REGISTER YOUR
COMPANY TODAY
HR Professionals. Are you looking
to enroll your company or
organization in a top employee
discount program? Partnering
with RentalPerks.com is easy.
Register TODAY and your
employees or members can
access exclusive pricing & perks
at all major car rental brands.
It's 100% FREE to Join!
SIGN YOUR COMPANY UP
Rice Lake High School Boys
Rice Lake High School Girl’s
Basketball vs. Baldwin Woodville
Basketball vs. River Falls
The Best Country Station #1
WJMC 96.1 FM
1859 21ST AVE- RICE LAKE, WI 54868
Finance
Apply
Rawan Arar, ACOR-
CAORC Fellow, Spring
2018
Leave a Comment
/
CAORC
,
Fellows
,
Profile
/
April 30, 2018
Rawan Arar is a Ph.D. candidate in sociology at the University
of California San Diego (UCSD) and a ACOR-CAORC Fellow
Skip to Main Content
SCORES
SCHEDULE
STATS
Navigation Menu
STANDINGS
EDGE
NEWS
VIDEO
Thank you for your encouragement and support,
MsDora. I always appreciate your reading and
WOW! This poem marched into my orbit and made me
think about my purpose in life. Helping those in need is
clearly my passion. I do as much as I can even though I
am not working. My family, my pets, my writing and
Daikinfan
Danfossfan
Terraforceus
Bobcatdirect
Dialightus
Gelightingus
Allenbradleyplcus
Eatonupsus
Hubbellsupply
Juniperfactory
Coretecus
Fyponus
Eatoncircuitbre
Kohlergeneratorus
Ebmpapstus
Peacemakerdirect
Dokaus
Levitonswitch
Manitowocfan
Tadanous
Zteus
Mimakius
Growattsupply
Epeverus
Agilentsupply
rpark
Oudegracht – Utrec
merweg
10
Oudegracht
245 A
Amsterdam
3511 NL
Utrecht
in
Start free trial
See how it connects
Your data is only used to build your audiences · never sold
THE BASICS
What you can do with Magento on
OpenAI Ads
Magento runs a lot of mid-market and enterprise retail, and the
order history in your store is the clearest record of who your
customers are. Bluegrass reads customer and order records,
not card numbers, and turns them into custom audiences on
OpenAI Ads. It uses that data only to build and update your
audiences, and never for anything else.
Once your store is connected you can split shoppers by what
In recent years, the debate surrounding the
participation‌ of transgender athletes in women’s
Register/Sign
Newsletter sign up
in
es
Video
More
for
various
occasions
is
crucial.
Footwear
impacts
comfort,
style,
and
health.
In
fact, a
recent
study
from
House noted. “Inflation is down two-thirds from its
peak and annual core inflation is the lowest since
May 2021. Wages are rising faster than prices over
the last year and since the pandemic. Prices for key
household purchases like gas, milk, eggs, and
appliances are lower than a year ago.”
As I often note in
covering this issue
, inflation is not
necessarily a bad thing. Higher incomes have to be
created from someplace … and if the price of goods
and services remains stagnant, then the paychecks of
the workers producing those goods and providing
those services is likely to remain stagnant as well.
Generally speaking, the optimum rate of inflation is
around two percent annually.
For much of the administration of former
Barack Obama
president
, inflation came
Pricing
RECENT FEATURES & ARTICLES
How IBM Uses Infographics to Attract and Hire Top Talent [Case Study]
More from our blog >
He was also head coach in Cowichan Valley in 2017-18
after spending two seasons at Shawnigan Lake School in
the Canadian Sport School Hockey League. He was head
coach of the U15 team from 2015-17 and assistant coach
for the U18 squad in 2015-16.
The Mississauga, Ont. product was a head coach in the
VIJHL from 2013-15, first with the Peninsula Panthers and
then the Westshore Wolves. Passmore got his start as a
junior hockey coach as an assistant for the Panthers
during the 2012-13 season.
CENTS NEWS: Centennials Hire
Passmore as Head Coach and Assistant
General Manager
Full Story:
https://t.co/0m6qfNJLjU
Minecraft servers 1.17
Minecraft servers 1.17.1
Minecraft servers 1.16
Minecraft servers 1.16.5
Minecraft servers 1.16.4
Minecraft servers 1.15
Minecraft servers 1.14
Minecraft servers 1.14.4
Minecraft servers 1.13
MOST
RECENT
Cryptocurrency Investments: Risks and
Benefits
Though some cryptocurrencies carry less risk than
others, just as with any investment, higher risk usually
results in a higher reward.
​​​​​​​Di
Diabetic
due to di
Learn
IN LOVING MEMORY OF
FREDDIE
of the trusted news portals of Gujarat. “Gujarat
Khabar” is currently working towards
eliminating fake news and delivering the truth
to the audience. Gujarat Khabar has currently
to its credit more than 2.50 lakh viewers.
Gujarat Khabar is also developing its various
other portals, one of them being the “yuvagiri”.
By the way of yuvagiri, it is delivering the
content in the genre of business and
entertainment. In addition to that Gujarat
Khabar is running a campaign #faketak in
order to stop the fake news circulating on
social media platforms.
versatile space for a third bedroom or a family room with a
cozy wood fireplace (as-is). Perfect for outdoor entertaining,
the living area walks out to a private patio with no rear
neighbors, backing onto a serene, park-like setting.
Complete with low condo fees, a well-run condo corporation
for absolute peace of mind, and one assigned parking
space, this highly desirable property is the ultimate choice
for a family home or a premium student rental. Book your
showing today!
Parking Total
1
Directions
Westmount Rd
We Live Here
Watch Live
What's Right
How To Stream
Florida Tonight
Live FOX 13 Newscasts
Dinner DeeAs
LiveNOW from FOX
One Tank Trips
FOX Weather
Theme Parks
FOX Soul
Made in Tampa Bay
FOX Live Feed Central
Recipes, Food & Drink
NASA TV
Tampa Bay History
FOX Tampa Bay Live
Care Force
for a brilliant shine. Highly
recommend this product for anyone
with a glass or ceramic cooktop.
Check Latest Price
○ ○ ○ ○ ○ ○ ○
Exercise directions: Output the listing above in its entirety, exactly as given.

Exercise result:
REGISTER YOUR
COMPANY TODAY
HR Professionals. Are you looking
to enroll your company or
organization in a top employee
discount program? Partnering
with RentalPerks.com is easy.
Register TODAY and your
employees or members can
access exclusive pricing & perks
at all major car rental brands.
It's 100% FREE to Join!
SIGN YOUR COMPANY UP
Rice Lake High School Boys
Rice Lake High School Girl’s
Basketball vs. Baldwin Woodville
Basketball vs. River Falls
The Best Country Station #1
WJMC 96.1 FM
1859 21ST AVE- RICE LAKE, WI 54868
Finance
Apply
Rawan Arar, ACOR-
CAORC Fellow, Spring
2018
Leave a Comment
/
CAORC
,
Fellows
,
Profile
/
April 30, 2018
Rawan Arar is a Ph.D. candidate in sociology at the University
of California San Diego (UCSD) and a ACOR-CAORC Fellow
Skip to Main Content
SCORES
SCHEDULE
STATS
Navigation Menu
STANDINGS
EDGE
NEWS
VIDEO
Thank you for your encouragement and support,
MsDora. I always appreciate your reading and
WOW! This poem marched into my orbit and made me
think about my purpose in life. Helping those in need is
clearly my passion. I do as much as I can even though I
am not working. My family, my pets, my writing and
Daikinfan
Danfossfan
Terraforceus
Bobcatdirect
Dialightus
Gelightingus
Allenbradleyplcus
Eatonupsus
Hubbellsupply
Juniperfactory
Coretecus
Fyponus
Eatoncircuitbre
Kohlergeneratorus
Ebmpapstus
Peacemakerdirect
Dokaus
Levitonswitch
Manitowocfan
Tadanous
Zteus
Mimakius
Growattsupply
Epeverus
Agilentsupply
rpark
Oudegracht – Utrec
merweg
10
Oudegracht
245 A
Amsterdam
3511 NL
Utrecht
in
Start free trial
See how it connects
Your data is only used to build your audiences · never sold
THE BASICS
What you can do with Magento on
OpenAI Ads
Magento runs a lot of mid-market and enterprise retail, and the
order history in your store is the clearest record of who your
customers are. Bluegrass reads customer and order records,
not card numbers, and turns them into custom audiences on
OpenAI Ads. It uses that data only to build and update your
audiences, and never for anything else.
Once your store is connected you can split shoppers by what
In recent years, the debate surrounding the
participation‌ of transgender athletes in women’s
Register/Sign
Newsletter sign up
in
es
Video
More
for
various
occasions
is
crucial.
Footwear
impacts
comfort,
style,
and
health.
In
fact, a
recent
study
from
House noted. “Inflation is down two-thirds from its
peak and annual core inflation is the lowest since
May 2021. Wages are rising faster than prices over
the last year and since the pandemic. Prices for key
household purchases like gas, milk, eggs, and
appliances are lower than a year ago.”
As I often note in
covering this issue
, inflation is not
necessarily a bad thing. Higher incomes have to be
created from someplace … and if the price of goods
and services remains stagnant, then the paychecks of
the workers producing those goods and providing
those services is likely to remain stagnant as well.
Generally speaking, the optimum rate of inflation is
around two percent annually.
For much of the administration of former
Barack Obama
president
, inflation came
Pricing
RECENT FEATURES & ARTICLES
How IBM Uses Infographics to Attract and Hire Top Talent [Case Study]
More from our blog >
He was also head coach in Cowichan Valley in 2017-18
after spending two seasons at Shawnigan Lake School in
the Canadian Sport School Hockey League. He was head
coach of the U15 team from 2015-17 and assistant coach
for the U18 squad in 2015-16.
The Mississauga, Ont. product was a head coach in the
VIJHL from 2013-15, first with the Peninsula Panthers and
then the Westshore Wolves. Passmore got his start as a
junior hockey coach as an assistant for the Panthers
during the 2012-13 season.
CENTS NEWS: Centennials Hire
Passmore as Head Coach and Assistant
General Manager
Full Story:
https://t.co/0m6qfNJLjU
Minecraft servers 1.17
Minecraft servers 1.17.1
Minecraft servers 1.16
Minecraft servers 1.16.5
Minecraft servers 1.16.4
Minecraft servers 1.15
Minecraft servers 1.14
Minecraft servers 1.14.4
Minecraft servers 1.13
MOST
RECENT
Cryptocurrency Investments: Risks and
Benefits
Though some cryptocurrencies carry less risk than
others, just as with any investment, higher risk usually
results in a higher reward.
​​​​​​​Di
Diabetic
due to di
Learn
IN LOVING MEMORY OF
FREDDIE
of the trusted news portals of Gujarat. “Gujarat
Khabar” is currently working towards
eliminating fake news and delivering the truth
to the audience. Gujarat Khabar has currently
to its credit more than 2.50 lakh viewers.
Gujarat Khabar is also developing its various
other portals, one of them being the “yuvagiri”.
By the way of yuvagiri, it is delivering the
content in the genre of business and
entertainment. In addition to that Gujarat
Khabar is running a campaign #faketak in
order to stop the fake news circulating on
social media platforms.
versatile space for a third bedroom or a family room with a
cozy wood fireplace (as-is). Perfect for outdoor entertaining,
the living area walks out to a private patio with no rear
neighbors, backing onto a serene, park-like setting.
Complete with low condo fees, a well-run condo corporation
for absolute peace of mind, and one assigned parking
space, this highly desirable property is the ultimate choice
for a family home or a premium student rental. Book your
showing today!
Parking Total
1
Directions
Westmount Rd
We Live Here
Watch Live
What's Right
How To Stream
Florida Tonight
Live FOX 13 Newscasts
Dinner DeeAs
LiveNOW from FOX
One Tank Trips
FOX Weather
Theme Parks
FOX Soul
Made in Tampa Bay
FOX Live Feed Central
Recipes, Food & Drink
NASA TV
Tampa Bay History
FOX Tampa Bay Live
Care Force
for a brilliant shine. Highly
recommend this product for anyone
with a glass or ceramic cooktop.
Check Latest Price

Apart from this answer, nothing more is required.